Les actions paneuropéennes en matière de brevets : où en sommes-nous aujourd’hui ?
À l’heure où la juridiction unifiée du brevet tarde à devenir une réalité, l’évolution des besoins des entreprises en matière de contentieux de brevets est flagrante. Les entreprises se sont mondialisées et elles sont tentées de considérer les actions paneuropéennes en matière de brevets, nonobstant les risques encourus et les problématiques liées à la compétence d’un juge national pour statuer sur de telles actions.
La validité du brevet est de la compétence exclusive du juge du territoire couvert
par le brevet
Le Règlement (UE) dit Bruxelles I bis prévoit un certain nombre de compétences exclusives, parmi lesquelles celle de la validité d’un brevet. En effet, son article 24 dispose que la question de la validité d’un brevet est de la compétence exclusive des juridictions de l’État pour le territoire duquel le brevet a été délivré. Or, un brevet, même délivré pour plusieurs pays par l’Office européen des brevets, n’a qu’une portée nationale de sorte que sa validité ne peut être jugée que par les juridictions compétentes de chacun des pays pour lequel il a été délivré.

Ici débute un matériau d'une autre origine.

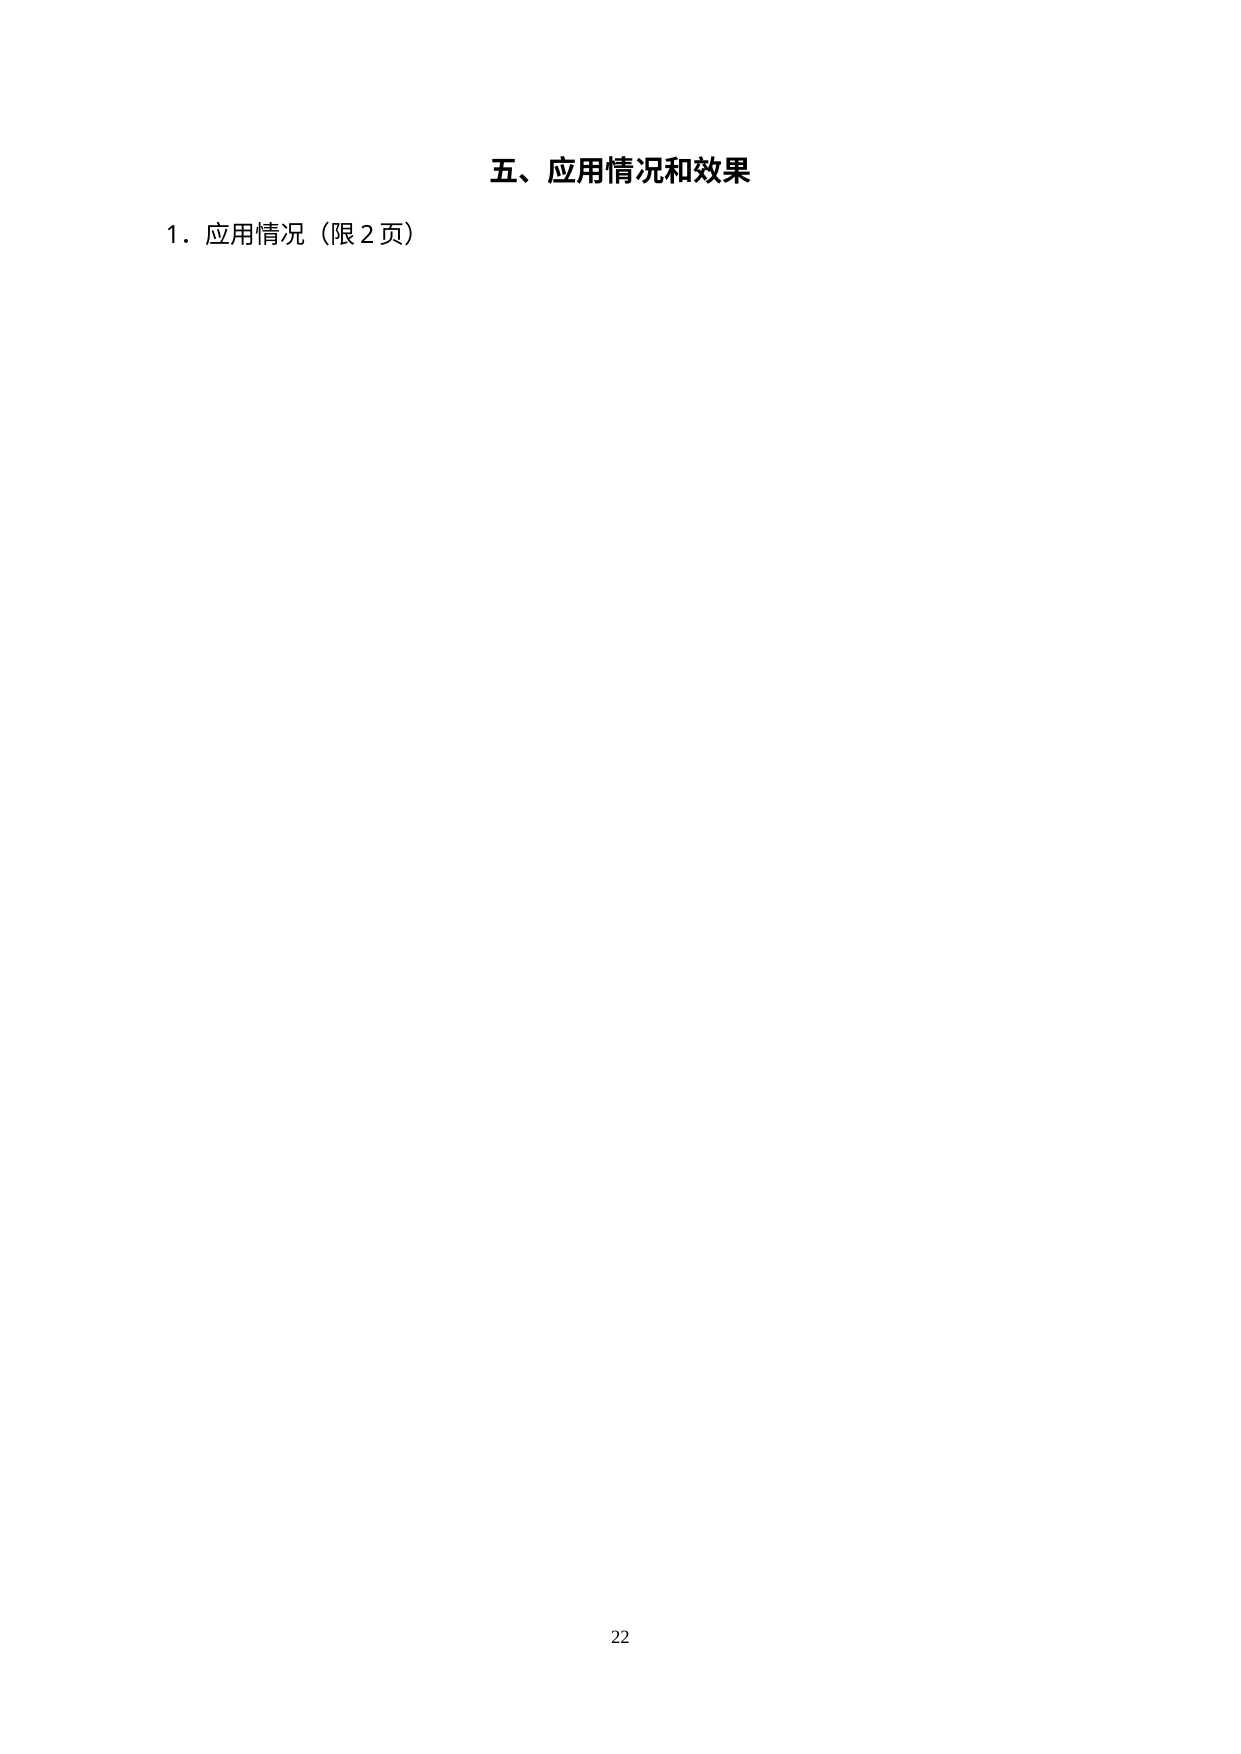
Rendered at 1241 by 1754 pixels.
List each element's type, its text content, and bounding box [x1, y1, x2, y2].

text 1．应用情况（限2页） [165, 211, 1075, 252]
text 五、应用情况和效果 [165, 148, 1075, 190]
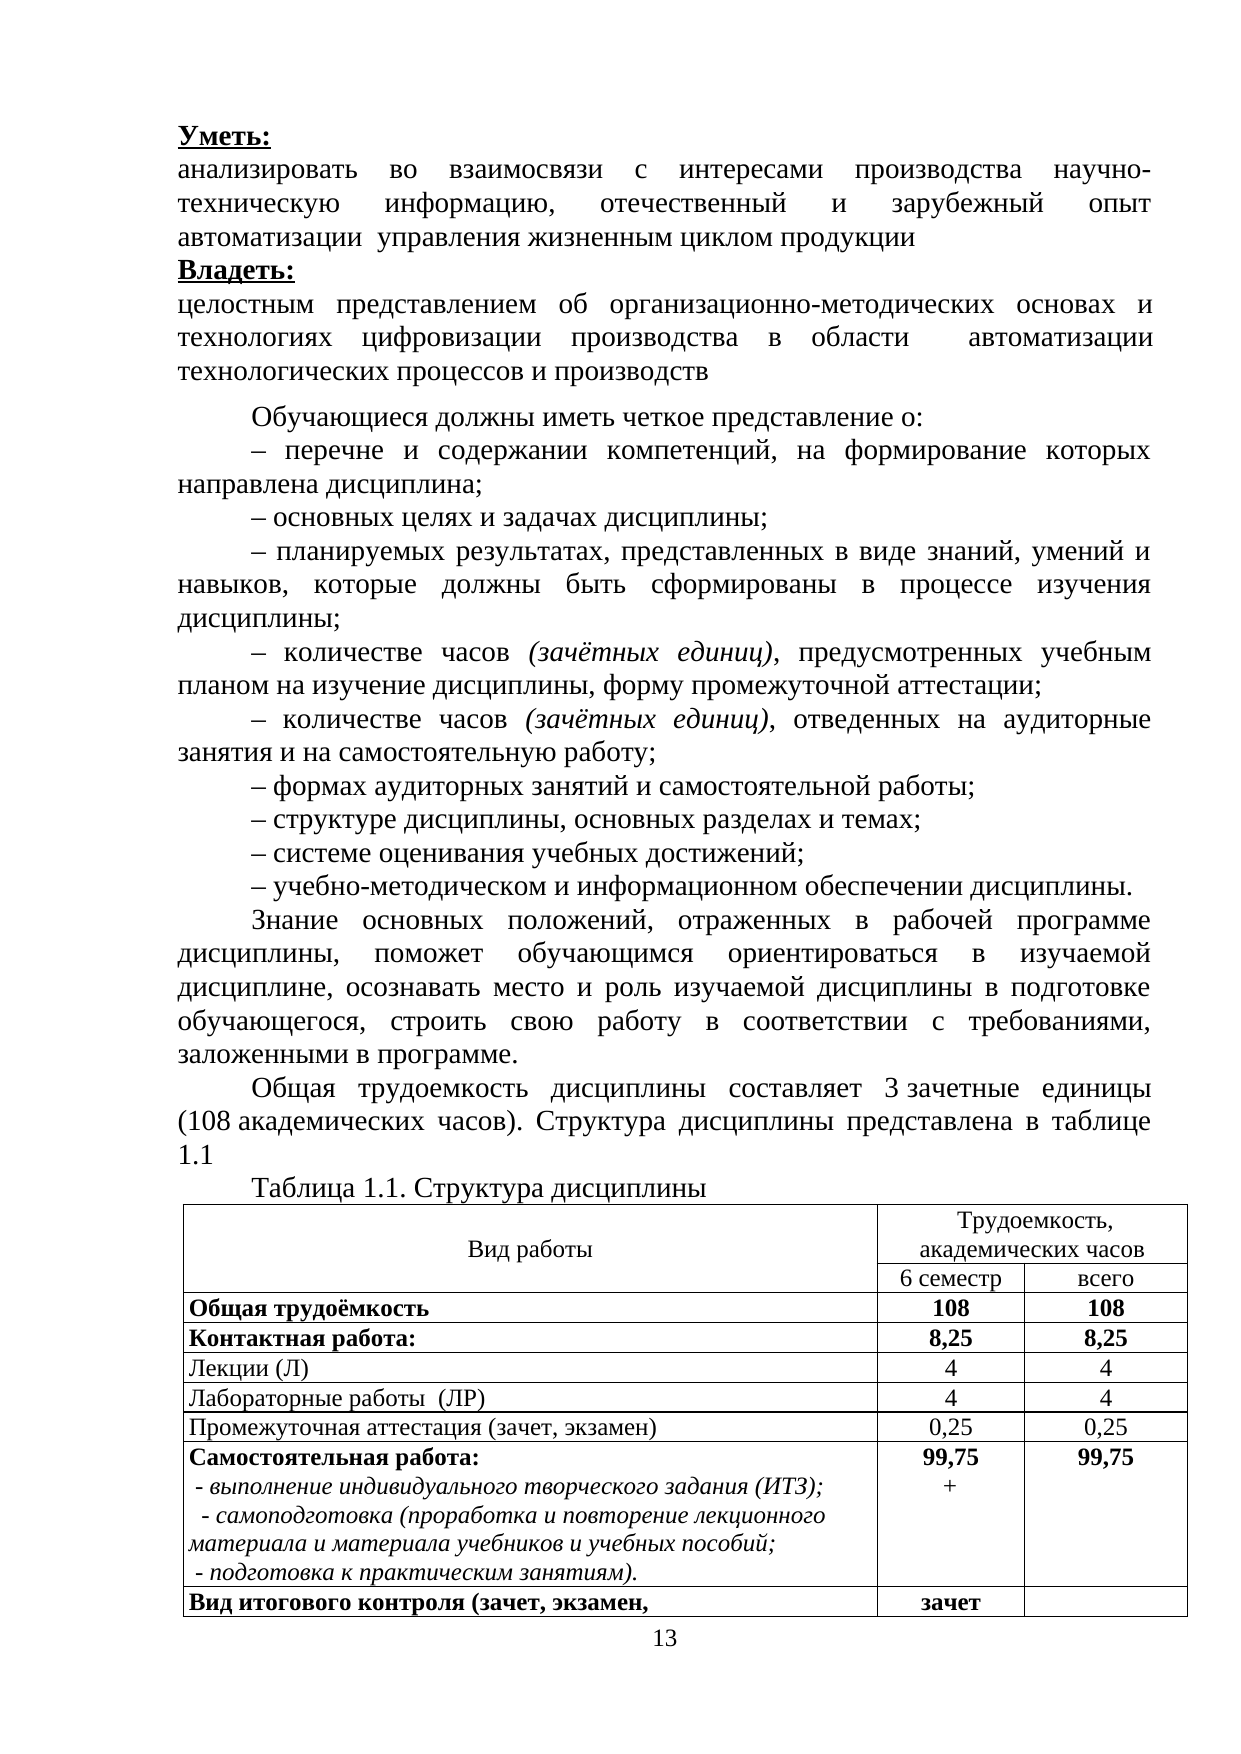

La validité d’un brevet étant quasi-systématiquement mise en cause par la partie à laquelle des actes de contrefaçons sont reprochés, il est généralement exclu de considérer une action paneuropéenne devant un juge unique.
L’action paneuropéenne en déclaration de non-contrefaçon fait exception
L’action en déclaration de non-contrefaçon de brevet est une action dite déclaratoire, aux termes de laquelle une partie demande à ce que son produit soit jugé non-contrefaisant du brevet d’un tiers. Les entreprises s’intéressent dès lors à la possibilité de demander à un juge national unique de déclarer l’absence de contrefaçon de leur produit concernant plusieurs désignations nationales d’un brevet européen.
Dans une première affaire pendante devant le tribunal de grande instance de Paris, le demandeur sollicite un jugement déclaratoire de non-contrefaçon concernant les parties française et britannique du brevet d’un tiers. Par ordonnance du 18 novembre 2016 (RG n° 15/06637), une exception d’incompétence concernant la partie britannique dudit brevet est rejetée et le tribunal restera compétent en sa qualité de tribunal du lieu du domicile de la défenderesse tant qu’une demande de nullité du brevet britannique n’aura pas été formée.
Dans une seconde affaire, pendante devant les juridictions britanniques, le demandeur sollicite un jugement déclaratoire de non-contrefaçon à l’égard de six désignations d’un brevet, y inclus sa désignation britannique, ainsi que la nullité de cette dernière. Par décision du 6 décembre 2017 ([2017] EWHC 3104 (Pat)), le tribunal retient sa compétence concernant les parties étrangères dudit brevet, en jugeant également que le tribunal restera compétent pour chacune de ces désignations tant qu’une demande de nullité n’aura pas été introduite à leur égard. En outre, le tribunal insiste sur les risques pris par le demandeur au principal, lequel ne pourra pas remettre en cause un jugement britannique qui jugerait son produit contrefaisant de chacune des désignations tout en annulant le brevet britannique, alors que les désignations étrangères pourraient ne pas être annulées par les juridictions étrangères qui ne sont pas liées par le jugement britannique sur la validité.
Dans ces deux affaires, il est à noter que la compétence du juge national n’est retenue que provisoirement, à la condition que la validité des désignations étrangères du brevet en litige ne soit pas remise en cause. La complexité et la précarité de mise en œuvre des actions paneuropéennes en matière de brevets dans un environnement économique qui les requièrent, justifient la création et l’intérêt de la juridiction unifiée du brevet. Les aléas entourant cette dernière ne permettent toutefois pas à ce jour d’anticiper un contentieux des brevets simplifié à l’échelle européenne.